WARNING: Running this script will overwrite your local copy of our simulation results (stored as CSV files) with the results from your simulations.
To extract the results for iteration 1 run the following:
cd hfcs-fffit/analysis/
python extract_r32_density.py 1
The CSV file with the results is saved under
hfcs-fffit/analysis/csv/rXX-YY-iterZZ-results.csv
where XX
is the molecule, YY
is the stage (liquid density or VLE), and
ZZ
is the iteration number.
The analysis is performed within a separate directory for each iteration.
For example, for the first iteration, it is performed under
hfcs-fffit/analysis/r32-density-iter1
. The script id-new-samples.py
loads the results from the CSV file, fits the SVM classifier and GP surrogate
models, loads the Latin hypercube with 1e6 prospective parameter sets,
and identifies the 200 new parameter sets to use for molecular simulations in
iteration 2. These parameter sets are saved to a CSV file:
hfcs-fffit/analysis/csv/r32-density-iter2-params.csv
.
The second iteration of the liquid density simulations were
performed under the hfcs-fffit/runs/r32-density-iter2/
. The procedure
is the same as for iteration 1, but this time the force field parameters
are taken from: hfcs-fffit/analysis/csv/r32-density-iter2-params.csv
.
The procedure for analysis is likewise analogous to iteration 1, however,
note that in training the surrogate models,
hfcs-fffit/runs/analysis/r32-density-iter2/id-new-samples.py
now uses
the simulation results from both iterations 1 and 2.
The optimization for the vapor-liquid equilibrium iterations is very similar.

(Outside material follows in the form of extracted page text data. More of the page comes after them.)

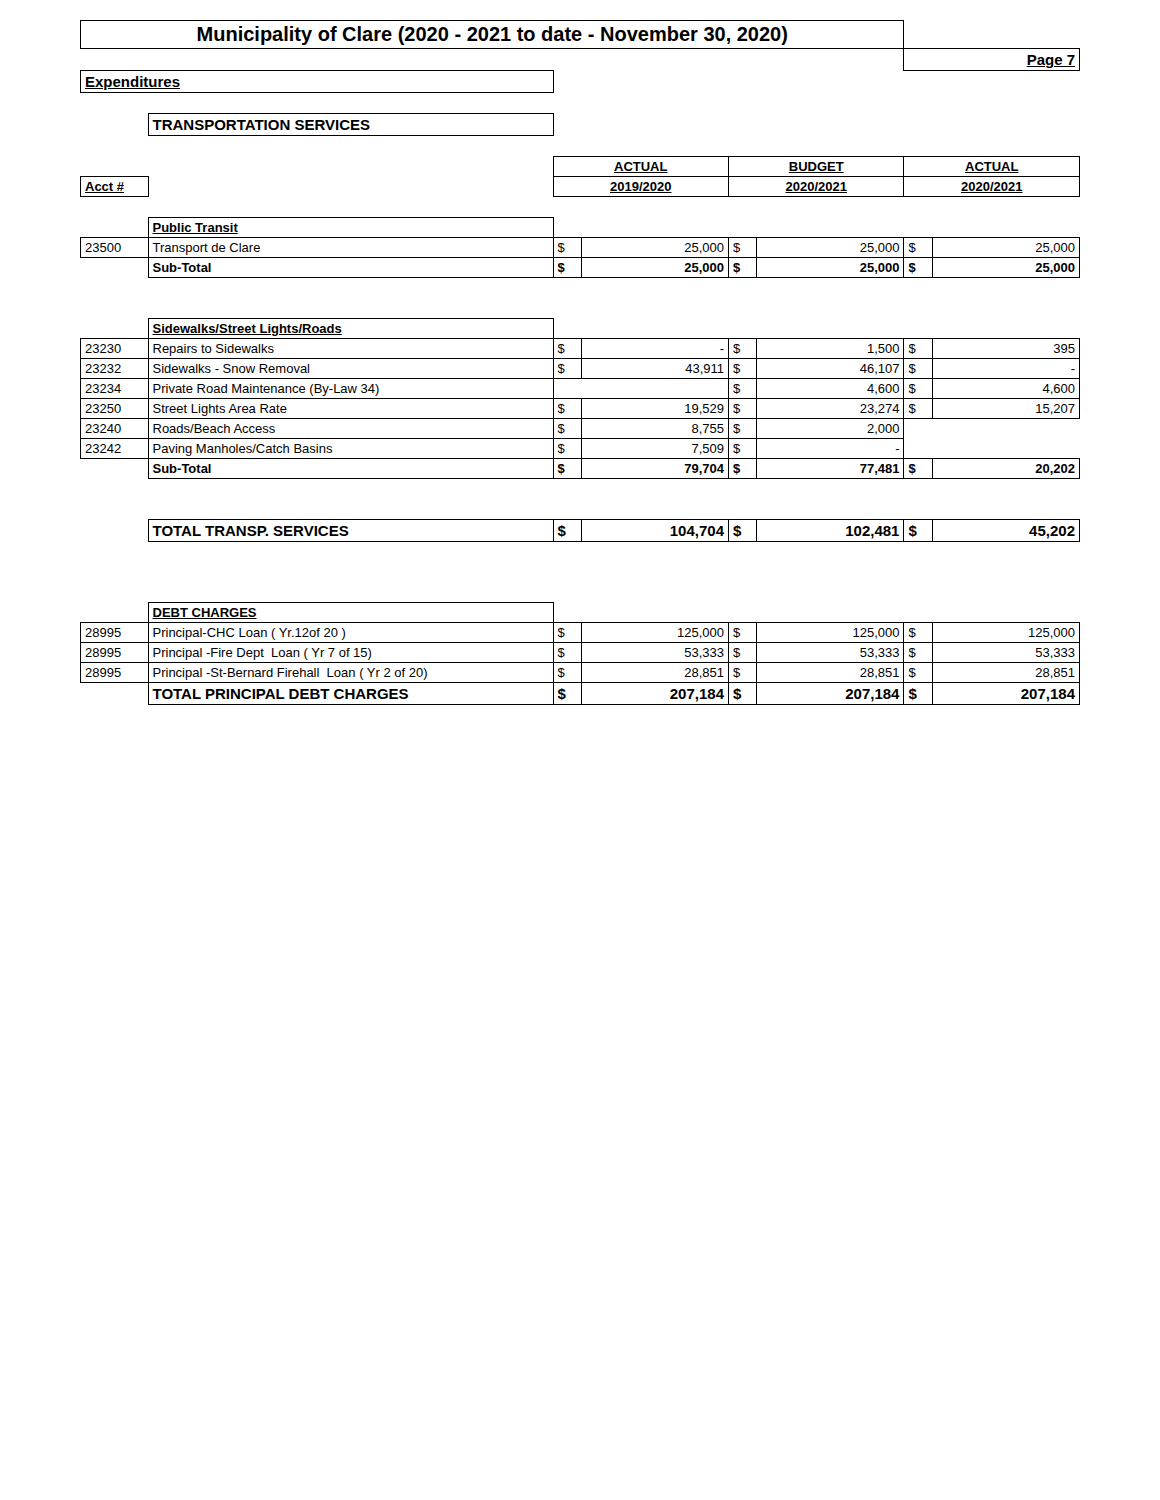| Municipality of Clare (2020 - 2021 to date - November 30, 2020) | |
| | | | | | | Page 7 |
| Expenditures | | | | | | |
| | TRANSPORTATION SERVICES | | | | | | |
| | | ACTUAL | BUDGET | ACTUAL |
| Acct # | | 2019/2020 | 2020/2021 | 2020/2021 |
| | Public Transit | | | | | | |
| 23500 | Transport de Clare | $ | 25,000 | $ | 25,000 | $ | 25,000 |
| | Sub-Total | $ | 25,000 | $ | 25,000 | $ | 25,000 |
| | Sidewalks/Street Lights/Roads | | | | | | |
| 23230 | Repairs to Sidewalks | $ | - | $ | 1,500 | $ | 395 |
| 23232 | Sidewalks - Snow Removal | $ | 43,911 | $ | 46,107 | $ | - |
| 23234 | Private Road Maintenance (By-Law 34) | | | $ | 4,600 | $ | 4,600 |
| 23250 | Street Lights Area Rate | $ | 19,529 | $ | 23,274 | $ | 15,207 |
| 23240 | Roads/Beach Access | $ | 8,755 | $ | 2,000 | | |
| 23242 | Paving Manholes/Catch Basins | $ | 7,509 | $ | - | | |
| | Sub-Total | $ | 79,704 | $ | 77,481 | $ | 20,202 |
| | TOTAL TRANSP. SERVICES | $ | 104,704 | $ | 102,481 | $ | 45,202 |
| | DEBT CHARGES | | | | | | |
| 28995 | Principal-CHC Loan ( Yr.12of 20 ) | $ | 125,000 | $ | 125,000 | $ | 125,000 |
| 28995 | Principal -Fire Dept Loan ( Yr 7 of 15) | $ | 53,333 | $ | 53,333 | $ | 53,333 |
| 28995 | Principal -St-Bernard Firehall Loan ( Yr 2 of 20) | $ | 28,851 | $ | 28,851 | $ | 28,851 |
| | TOTAL PRINCIPAL DEBT CHARGES | $ | 207,184 | $ | 207,184 | $ | 207,184 |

The final (iteration 4) liquid density analysis saves the parameters as
hfcs-fffit/analysis/csv/r32-vle-iter1-params.csv
. The first VLE iteration
begins with these parameters. Once again, the simulations are performed under:
hfcs-fffit/runs/r32-vle-iter1
. The init.py
is used to set up the
signac workspace, and project.py
defines the simulation workflow
(create the inputs, perform the molecular simulations, and run the analysis).
The results are extracted into the CSV file with
hfcs-fffit/analysis/extract_r32_vle.py
. Once again the iteration number
is a command line argument, and the results are saved to a CSV file
hfcs-fffit/analysis/csv/r32-vle-iter1-results.csv
.
Each VLE iteration has a folder with the analysis
scripts (e.g., hfcs-fffit/analysis/r32-vle-iter1
). The analysis.py
and evaluate-gps.py
perform basic analysis and create figures evaluating
the performance of the GP models. The id-new-samples.py
loads a Latin
hypercube with 1e6 prospective parameter sets, and identifies the top-performing
parameter sets which will be evaluated with molecular simulations during the
subsequent iteration. For example, the parameter sets to be used for the second
VLE iteration are saved to hfcs-fffit/analysis/csv/r32-vle-iter2-params.csv
.
Each subsequent VLE iteration is performed in the same manner.
This work was supported by the National Science Foundation under grant NSF Award Number OAC-1835630 and NSF Award Number CBET-1917474. Any opinions, findings, and conclusions or recommendations expressed in this material are those of the author(s) and do not necessarily reflect the views of the National Science Foundation.